Egypt's oil and gas sector has suffered significantly due to the political disruption experienced in the country over the last few years. While oil and gas projects have not been particularly impacted, major investment in new developments has been held back. This is largely due to the political climate not providing a sufficiently stable environment to mitigate the risk to the billion-dollar investments needed to promote new oil and gas production. Underinvestment in the Egyptian oil and gas sector is increasingly impacting supply, with gas output seeing particularly strong falls in 2012 and 2013. Egypt has therefore been unable to provide sufficient gas to meet both strongly growing domestic demand and export quotas, resulting in gas destined for BG's Idku liquefied natural gas (LNG) export terminal being redirected to the domestic market. Due to this development BG has put a hold on further investment into the country until its debts are repaid and greater assurances over its operations can be made. Egypt reportedly owes oil and gas companies almost US$5bn.
|Exports Snuffed Out|
|Egypt Natural Gas Production, Consumption & Net Exports (bcm)|
Signs Of Change
However, while the large scale gas projects have been overlooked and are likely to stay that way until there is significant indication that political stability can be sustained, the lack of physical disruption to the oil and gas sector has seen the continuation of a large amount of exploration and production work. Over the last few years a chain of significant discoveries have been made; Apache being particularly successful in the Western Desert. A number of other smaller independents such as PetroCeltic, Dana Gas and RWE Dea have stepped up their operations in the country. As such we expect a small increase in gas production is likely in 2014, following a considerable fall last year.

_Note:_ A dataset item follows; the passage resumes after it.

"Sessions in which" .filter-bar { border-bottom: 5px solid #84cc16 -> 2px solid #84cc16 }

That said, we see production and consumption of gas remaining tight over the coming years, as it will take some time for the exploration projects to translate into production. If demand continues to rise at the same rate, this could mean Egypt will have to increase imports of liquids products to replace lost gas supplies. Increase imports of refined products will add to the growing cost of the country's fuel import bill. The immediate situation has therefore pushed the current government into much needed action to promote new oil and gas developments.

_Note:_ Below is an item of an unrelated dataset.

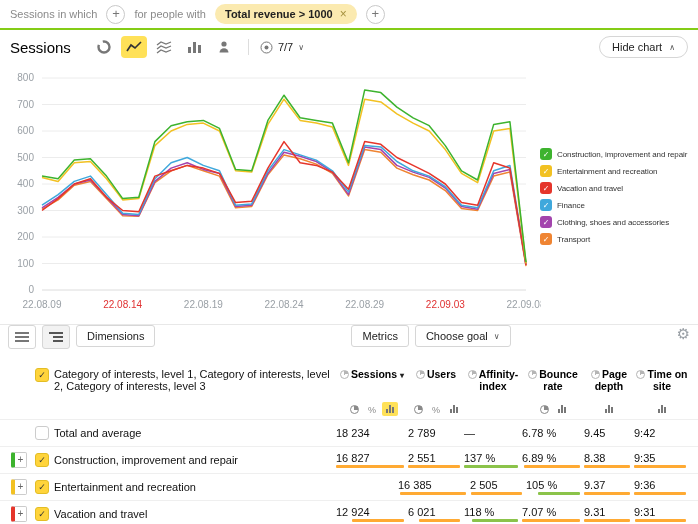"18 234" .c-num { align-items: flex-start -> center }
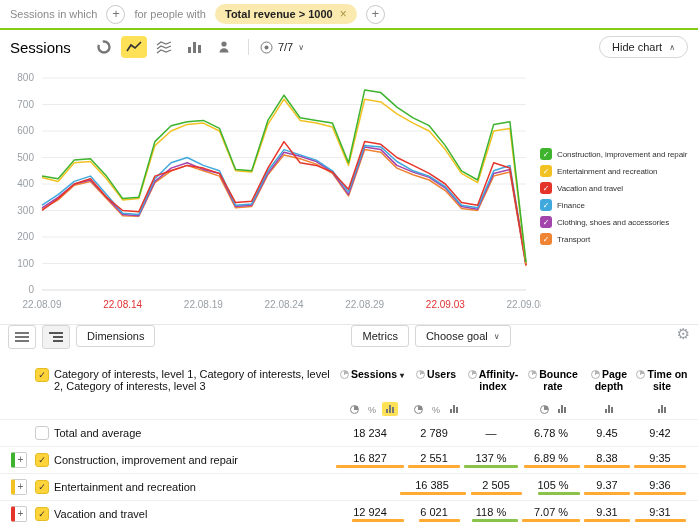"8.38" span.val { text: 8.38 -> 9.34 }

Government Efforts To Promote E&P
In order to mitigate the growing cost of imports and subsidies, new incentives are being introduced by Cairo in an effort to keep oil and gas companies from exiting the country. The changes will be crucial given falling gas output and strong domestic gas demand driven by high subsidies. With the situation in Egypt still delicate following three years of political instability, the government is unlikely to change the current format of the subsidy system for the time being. While we believe this will continue to push gas consumption upward, we note Egypt's considerable below-ground potential should be sufficient enough to more than cover domestic demand provided there is an increase in investment.

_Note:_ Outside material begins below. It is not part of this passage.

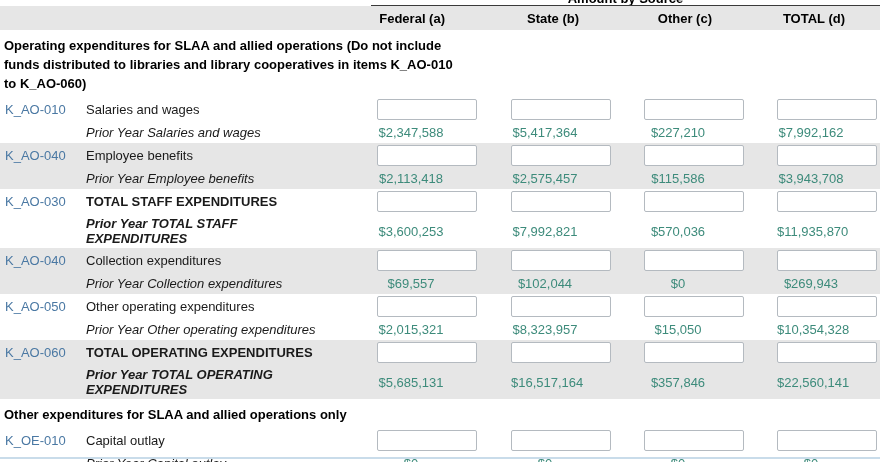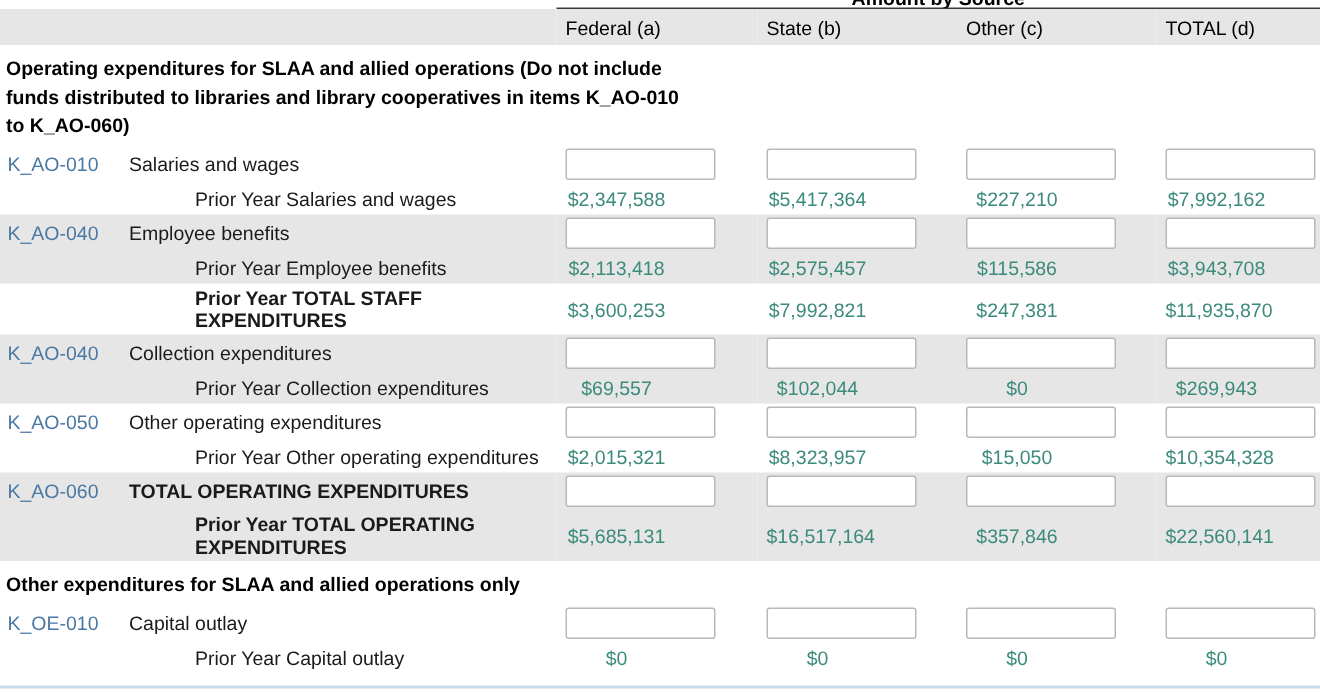"Federal (a)" .col-head { font-weight: normal -> bold; text-align: left -> right }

The first step the government is taking to return interest to the country is to reimburse some of the significant levels of debt it has with oil and gas companies. In February, Oil Minister Sherif Ismail said around US$3.5bn will be paid back to companies by 2016. This will be an important step to regaining the confidence of larger companies, though in BG's case it could take a while with the firm reportedly owed US$1.2bn and taking a hit from lost LNG revenues.
Further improving the investment environment, the government has opened up the opportunity to discuss gas pricing structures in new developments. Currently, producers receive a maximum of around US$2.77 per million British thermal units (/mnBTU), or US$77 per 1,000 cubic metres. In many cases, particularly offshore, this barely covers the cost of development and offers little incentive to companies to take on the risk developing a project. The new approach allows producers greater leeway with regard to cost of development, taking into account aspects such as reservoir depth and distance from shore. This has already helped attract new companies to Egypt, albeit smaller independents, and should help incentivise further investment for large companies operating in the country's offshore.
A critical change in contracts allows gas produced from new concessions to be sold in deals made directly with commercial producers. This enables companies to avoid selling gas directly to the government, which would likely demand lower prices than private power plants or industrial facilities able to offer better returns.
Finally, it appears the Egyptian government is improving the bureaucratic process which has at times restrained progress. According to Sea Dragon Energy CEO Paul Welch, as cited by Reuters, the Egyptian Ministry of Petroleum has streamlined its approval process, leading to more rapid sanctioning of projects and major contracts.